I stand by my prior statement: “It is hard to imagine any judge ruling for the objectors on this issue.” That doesn’t mean some people aren’t going to be spitting mad about it, and it doesn’t mean that some lawyers aren’t going to make every argument possible for the alternative view. That is, after all, what lawyers do. Most civil lawyers are quite happy to take either side of a case, because they pride themselves on being ready, willing and able to make either side’s best arguments. Kind of a weird view of life if you think about it hard enough.
that some lawyers aren’t going to make every argument possible for the alternative view.
Including using law from unrelated jurisdictions if they’re desperate enough. Hell the judge might forgive that if the arguments didn’t contradict the facts in the case.
What’s really happening is that the desperate idiot side is trying to conflate the bankruptcy sale with whatever the hell the DIP lender chooses to do with the assets/equity after it buys them. Legally speaking they can use the factories to throw stripper parties for every UAW worker’s birthday if they so fancy, or hold a cage fight where the last granny standing gets all the newco stock.
On second thought, that may not be legal.
What John The Hacker should’ve been looking if he had a clue was something more along these lines:
http://www.bingham.com/Media.aspx?MediaID=5085
Unfortunately, that’s not exactly what he’s looking for, and thus he will likely fail in his venture without another big helping hand.
I was hoping to do a sally struthers parody here for a foundation that aids those deprived of basic legal knowledge, but couldn’t find a suitable save the children transcript, so screw it.
Everybody…
I must confess I am not a lawyer.
This is in my opinion, not a bad thing. At least I have a slightly better chance of getting into heaven than the camel stuck with his ass in a needle eye.
But it always helps to listen to a good one speak.
Please take the time to read through this interview with the link below.
If initially a window pops up, x out to the interview.
It makes me a little more clear on the government moves with these bankruptcies.
But even IF the deals are all legal, although odd, it all comes down to what RF tried to explain in his TV discussion:
Nothing matters IF you are NOT building cars that the public wants.
There is NOTHING in the big plan that gives me confidance the NEW GM or the NEW C will present to a buying public anything worth purchasing.
Everything invested will be lost without a good desireable car to sell.
PLEASE read through…
http://www.salon.com/tech/htww/feature/2009/05/23/fun_with_bankruptcy_law/
Another factor that makes a sham sale likely is when only one party is allowed to bid on the assets, like in the politically structured deal we had.

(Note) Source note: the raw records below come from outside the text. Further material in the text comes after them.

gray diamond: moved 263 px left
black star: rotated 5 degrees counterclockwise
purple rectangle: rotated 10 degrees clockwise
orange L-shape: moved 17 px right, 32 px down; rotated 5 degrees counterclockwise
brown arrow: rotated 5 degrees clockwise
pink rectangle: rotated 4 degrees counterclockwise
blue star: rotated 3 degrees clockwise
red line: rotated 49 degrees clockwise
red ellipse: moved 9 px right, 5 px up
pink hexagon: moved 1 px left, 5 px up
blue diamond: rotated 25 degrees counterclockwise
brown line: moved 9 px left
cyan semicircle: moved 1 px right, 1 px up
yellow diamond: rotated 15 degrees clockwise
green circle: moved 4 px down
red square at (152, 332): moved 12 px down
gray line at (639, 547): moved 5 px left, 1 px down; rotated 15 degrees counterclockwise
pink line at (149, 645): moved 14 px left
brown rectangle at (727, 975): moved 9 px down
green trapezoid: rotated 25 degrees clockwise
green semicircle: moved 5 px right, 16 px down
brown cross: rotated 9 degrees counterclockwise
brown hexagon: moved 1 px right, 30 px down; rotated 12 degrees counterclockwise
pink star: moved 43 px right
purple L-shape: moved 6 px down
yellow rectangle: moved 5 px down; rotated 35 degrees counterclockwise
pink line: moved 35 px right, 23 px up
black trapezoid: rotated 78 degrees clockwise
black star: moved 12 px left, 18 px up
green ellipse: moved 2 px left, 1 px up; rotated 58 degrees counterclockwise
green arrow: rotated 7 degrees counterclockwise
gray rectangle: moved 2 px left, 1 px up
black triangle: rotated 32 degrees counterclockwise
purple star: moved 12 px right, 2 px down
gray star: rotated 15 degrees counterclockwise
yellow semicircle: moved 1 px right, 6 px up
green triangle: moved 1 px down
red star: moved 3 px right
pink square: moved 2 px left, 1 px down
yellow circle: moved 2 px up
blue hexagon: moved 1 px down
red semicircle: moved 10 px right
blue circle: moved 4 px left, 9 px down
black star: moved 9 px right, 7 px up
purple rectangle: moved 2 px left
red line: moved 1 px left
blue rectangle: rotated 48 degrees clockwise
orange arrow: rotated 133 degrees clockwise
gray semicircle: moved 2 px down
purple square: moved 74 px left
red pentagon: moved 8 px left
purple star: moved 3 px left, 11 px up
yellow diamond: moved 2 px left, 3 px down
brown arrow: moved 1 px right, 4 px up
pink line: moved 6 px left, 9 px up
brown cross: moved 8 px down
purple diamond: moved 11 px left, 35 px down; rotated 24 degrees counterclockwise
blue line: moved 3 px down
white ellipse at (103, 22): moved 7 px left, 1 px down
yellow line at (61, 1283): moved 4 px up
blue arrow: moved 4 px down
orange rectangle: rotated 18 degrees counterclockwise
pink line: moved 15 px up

That’s factually inaccurate. The judge ordered an auction.
The lack of bidders at that auction is indicative of the absence of a sham sale. A sham sale suggests an effort to underpay for the assets in order to harm the creditors. But without anyone else expressing interest in the purchase, it’s rather tough to argue that the value was too low. Apparently, nobody else was interested in paying $2 billion for Chrysler’s assets.
That’s not surprising. Net net, Cerberus didn’t pay much for the company, and that was at a point when Chrysler was selling more units. Daimler happily dumped it at a loss, given the weakness of the operations. This deal makes sense for Fiat, but it doesn’t make much sense for many other parties, and apparently doesn’t make sense for anyone at that price point.
The bondholders had a rotten case, and they knew it. Accept it for what it is; they made loans to a bad business, and got paid less than par because they made those choices. That’s how the real world works.